Ожесточенная схватка была скоротечна. Никто из сражавшихся друг против друга не знал ни жалости, ни сострадания, и скоро все было кончено. И только когда пали последние защитники крепости, казаки взялись за грабеж. Поделившись на ватаги, они разошлись по захваченному городу и принялись деловито обчищать дома и их уцелевших обитателей. Все добытое донцы стаскивали к дому турецкого паши, чтобы потом раздуванить по своему обычаю. Надо сказать, что драгуны тоже от них не слишком отставали.
Торжествующий Епифан Родилов вместе со своими приближенными осматривал дом турецкого губернатора, когда туда вошел Панин.
– Выпьешь с нами, полковник? – протянул ему баклагу атаман.
– Отчего же не выпить с добрыми людьми, особенно если в горле пересохло, – усмехнулся Федор и, приложившись к фляге, сделал несколько глотков довольно крепкого вина.
– Вот это по-нашему, – захохотал Епифан. – Ей-богу, хороший бы из тебя казак получился, боярин!
– Я не боярин, а простой стольник и полковник.
– Ну так станешь! Нешто царь за эдакое дело тебе шапку боярскую не пожалует?
– Господь с тобой, атаман, нас ведь тут и вовсе не было. У государя Ивана Федоровича с османским султаном мир.
– Ишь ты… Может, тогда твоим людям и доля в добыче не нужна?
– Что моим драгунам в руки попало – считай, пропало! – усмехнулся Панин.
– Это правильно. Что в бою взято, то свято. А сам-то возьмешь чего али побрезгуешь?..

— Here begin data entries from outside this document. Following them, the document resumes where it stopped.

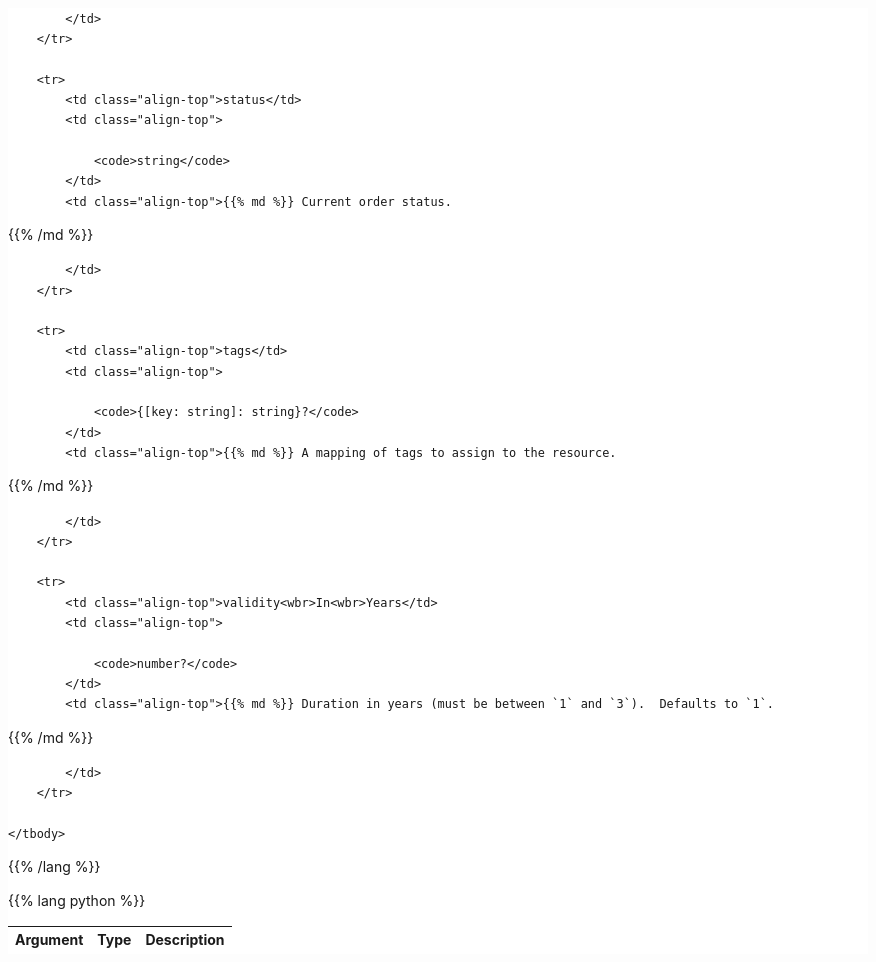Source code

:             
            </td>
        </tr>
    
        <tr>
            <td class="align-top">status</td>
            <td class="align-top">
                
                <code>string</code>
            </td>
            <td class="align-top">{{% md %}} Current order status.
 {{% /md %}}

            
            </td>
        </tr>
    
        <tr>
            <td class="align-top">tags</td>
            <td class="align-top">
                
                <code>{[key: string]: string}?</code>
            </td>
            <td class="align-top">{{% md %}} A mapping of tags to assign to the resource.
 {{% /md %}}

            
            </td>
        </tr>
    
        <tr>
            <td class="align-top">validity<wbr>In<wbr>Years</td>
            <td class="align-top">
                
                <code>number?</code>
            </td>
            <td class="align-top">{{% md %}} Duration in years (must be between `1` and `3`).  Defaults to `1`.
 {{% /md %}}

            
            </td>
        </tr>
    
    </tbody>
</table>


{{% /lang %}}


{{% lang python %}}


<table class="ml-6">
    <thead>
        <tr>
            <th>Argument</th>
            <th>Type</th>
            <th>Description</th>
        </tr>
    </thead>
    <tbody>
    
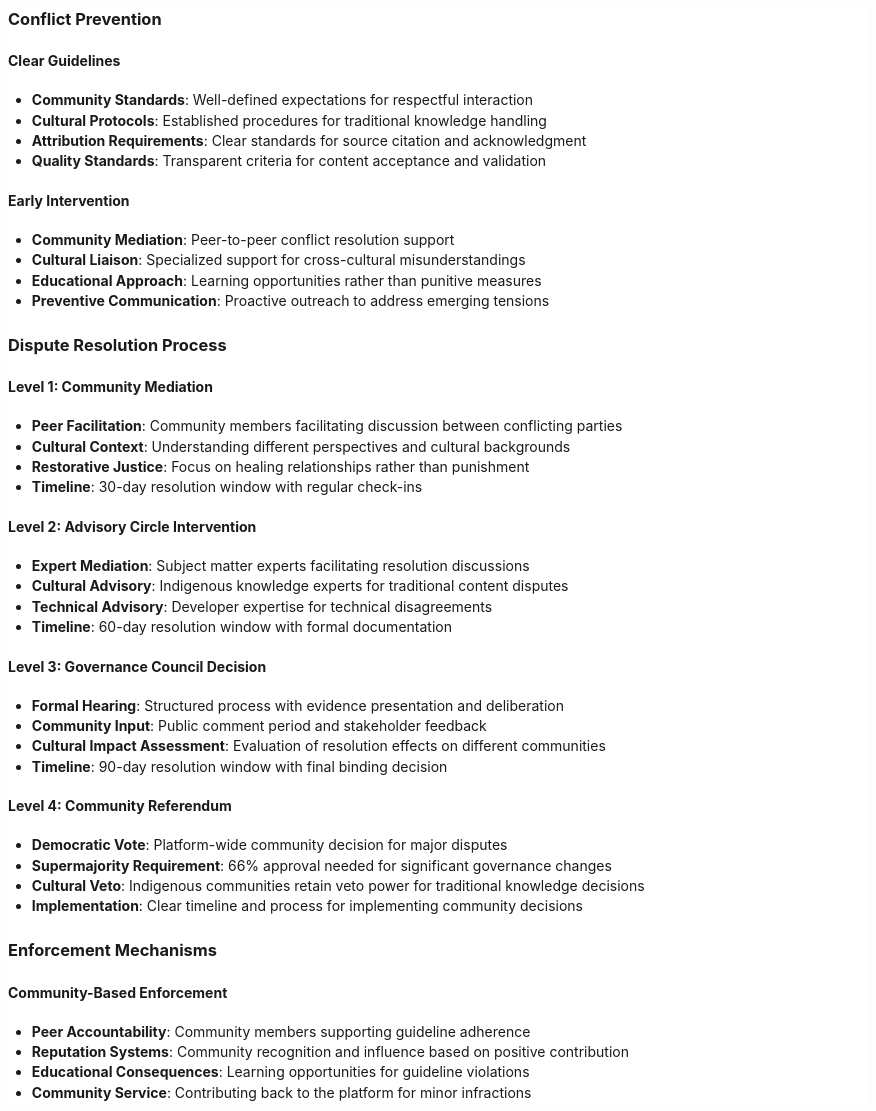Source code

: ### Conflict Prevention

#### Clear Guidelines

- **Community Standards**: Well-defined expectations for respectful interaction
- **Cultural Protocols**: Established procedures for traditional knowledge handling
- **Attribution Requirements**: Clear standards for source citation and acknowledgment
- **Quality Standards**: Transparent criteria for content acceptance and validation

#### Early Intervention

- **Community Mediation**: Peer-to-peer conflict resolution support
- **Cultural Liaison**: Specialized support for cross-cultural misunderstandings
- **Educational Approach**: Learning opportunities rather than punitive measures
- **Preventive Communication**: Proactive outreach to address emerging tensions

### Dispute Resolution Process

#### Level 1: Community Mediation

- **Peer Facilitation**: Community members facilitating discussion between conflicting parties
- **Cultural Context**: Understanding different perspectives and cultural backgrounds
- **Restorative Justice**: Focus on healing relationships rather than punishment
- **Timeline**: 30-day resolution window with regular check-ins

#### Level 2: Advisory Circle Intervention

- **Expert Mediation**: Subject matter experts facilitating resolution discussions
- **Cultural Advisory**: Indigenous knowledge experts for traditional content disputes
- **Technical Advisory**: Developer expertise for technical disagreements
- **Timeline**: 60-day resolution window with formal documentation

#### Level 3: Governance Council Decision

- **Formal Hearing**: Structured process with evidence presentation and deliberation
- **Community Input**: Public comment period and stakeholder feedback
- **Cultural Impact Assessment**: Evaluation of resolution effects on different communities
- **Timeline**: 90-day resolution window with final binding decision

#### Level 4: Community Referendum

- **Democratic Vote**: Platform-wide community decision for major disputes
- **Supermajority Requirement**: 66% approval needed for significant governance changes
- **Cultural Veto**: Indigenous communities retain veto power for traditional knowledge decisions
- **Implementation**: Clear timeline and process for implementing community decisions

### Enforcement Mechanisms

#### Community-Based Enforcement

- **Peer Accountability**: Community members supporting guideline adherence
- **Reputation Systems**: Community recognition and influence based on positive contribution
- **Educational Consequences**: Learning opportunities for guideline violations
- **Community Service**: Contributing back to the platform for minor infractions
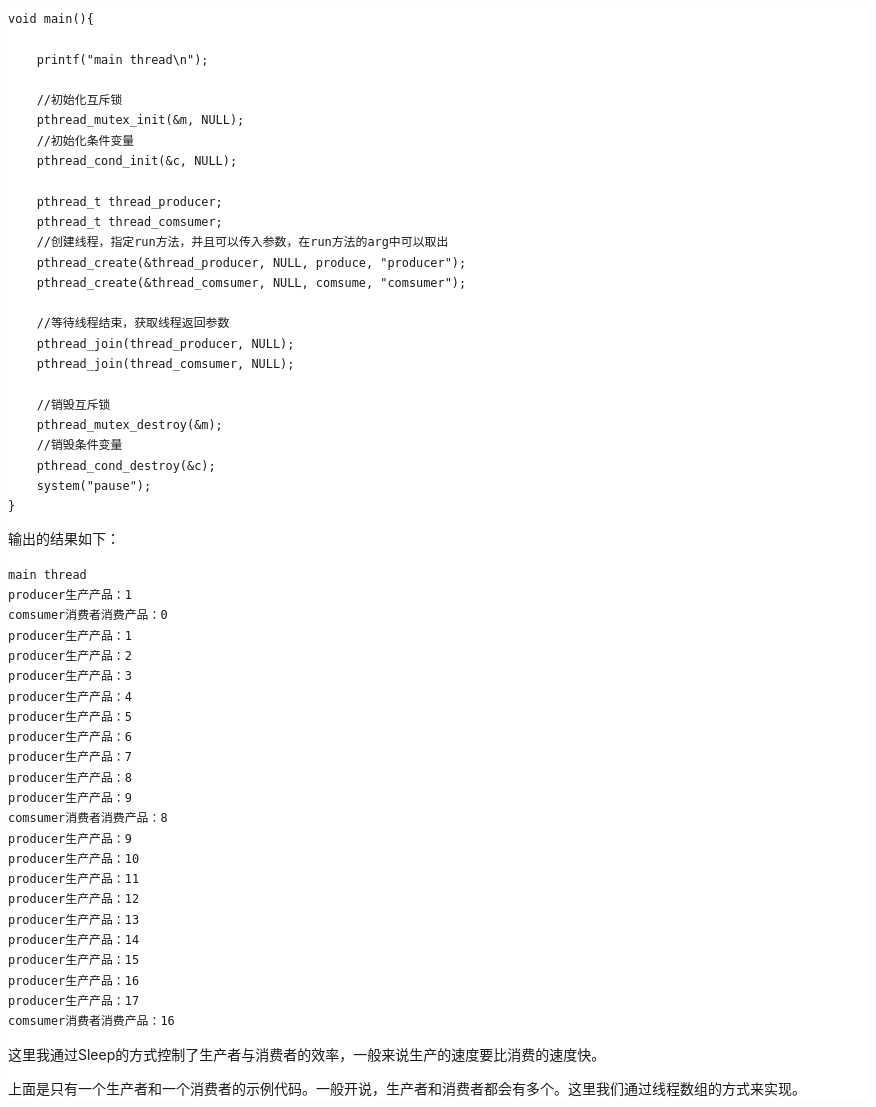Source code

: 	void main(){
	
		printf("main thread\n");
	
		//初始化互斥锁
		pthread_mutex_init(&m, NULL);
		//初始化条件变量
		pthread_cond_init(&c, NULL);
	
		pthread_t thread_producer;
		pthread_t thread_comsumer;
		//创建线程，指定run方法，并且可以传入参数，在run方法的arg中可以取出
		pthread_create(&thread_producer, NULL, produce, "producer");
		pthread_create(&thread_comsumer, NULL, comsume, "comsumer");
	
		//等待线程结束，获取线程返回参数
		pthread_join(thread_producer, NULL);
		pthread_join(thread_comsumer, NULL);
	
		//销毁互斥锁
		pthread_mutex_destroy(&m);
		//销毁条件变量
		pthread_cond_destroy(&c);
		system("pause");
	}

输出的结果如下：

	main thread
	producer生产产品：1
	comsumer消费者消费产品：0
	producer生产产品：1
	producer生产产品：2
	producer生产产品：3
	producer生产产品：4
	producer生产产品：5
	producer生产产品：6
	producer生产产品：7
	producer生产产品：8
	producer生产产品：9
	comsumer消费者消费产品：8
	producer生产产品：9
	producer生产产品：10
	producer生产产品：11
	producer生产产品：12
	producer生产产品：13
	producer生产产品：14
	producer生产产品：15
	producer生产产品：16
	producer生产产品：17
	comsumer消费者消费产品：16

这里我通过Sleep的方式控制了生产者与消费者的效率，一般来说生产的速度要比消费的速度快。

上面是只有一个生产者和一个消费者的示例代码。一般开说，生产者和消费者都会有多个。这里我们通过线程数组的方式来实现。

Тут их разговор прервал истошный женский крик. Видимо, подручные атамана добрались до гарема погибшего паши и нарвались на сопротивление. Вскоре из женской половины выбежала растрепанная женщина, лицо которой еще хранило черты былой красоты, и остановилась как вкопанная, со страхом и ненавистью глядя на казаков. Затем она увидела все еще лежащее на полу тело убитого супруга и, завыв, бросилась к нему. Сообразив, что тот уже никогда не встанет, она зарыдала, а затем резво вскочила и едва не вцепилась в лицо Епифана ногтями.
– Тю, еще и царапается!.. – изумился тот и потребовал: – Уймись, ведьма!
Увы, униматься вдова паши не пожелала, после чего воздух со свистом рассек клинок атаманской сабли, и женщина, обливаясь кровью, опустилась на пол рядом с мужем.
Остальные обитательницы гарема проявили полную покорность судьбе и не оказали ни малейшего сопротивления, позволив снять с себя украшения. Две из них были молодыми привлекательными женщинами вполне славянской наружности, а третья – черноволосой девочкой лет по виду тринадцати. Еще с ними была старуха-служанка.